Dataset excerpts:
►

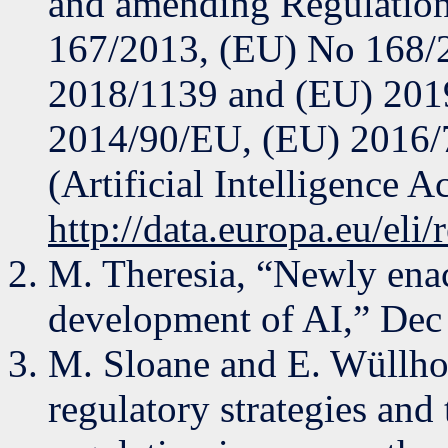
and amending Regulatio
167/2013, (EU) No 168/
2018/1139 and (EU) 2019
2014/90/EU, (EU) 2016/
(Artificial Intelligence A
http://data.europa.eu/eli
M. Theresia, “Newly enact
development of AI,” Dec
M. Sloane and E. Wüllhor
regulatory strategies and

◄

→ Goal of the exercise
Nothing may be altered when you restate the records, but every picture must be dropped.

→ Solved exercise
and amending Regulatio
167/2013, (EU) No 168/
2018/1139 and (EU) 2019
2014/90/EU, (EU) 2016/
(Artificial Intelligence A
http://data.europa.eu/eli
M. Theresia, “Newly enact
development of AI,” Dec
M. Sloane and E. Wüllhor
regulatory strategies and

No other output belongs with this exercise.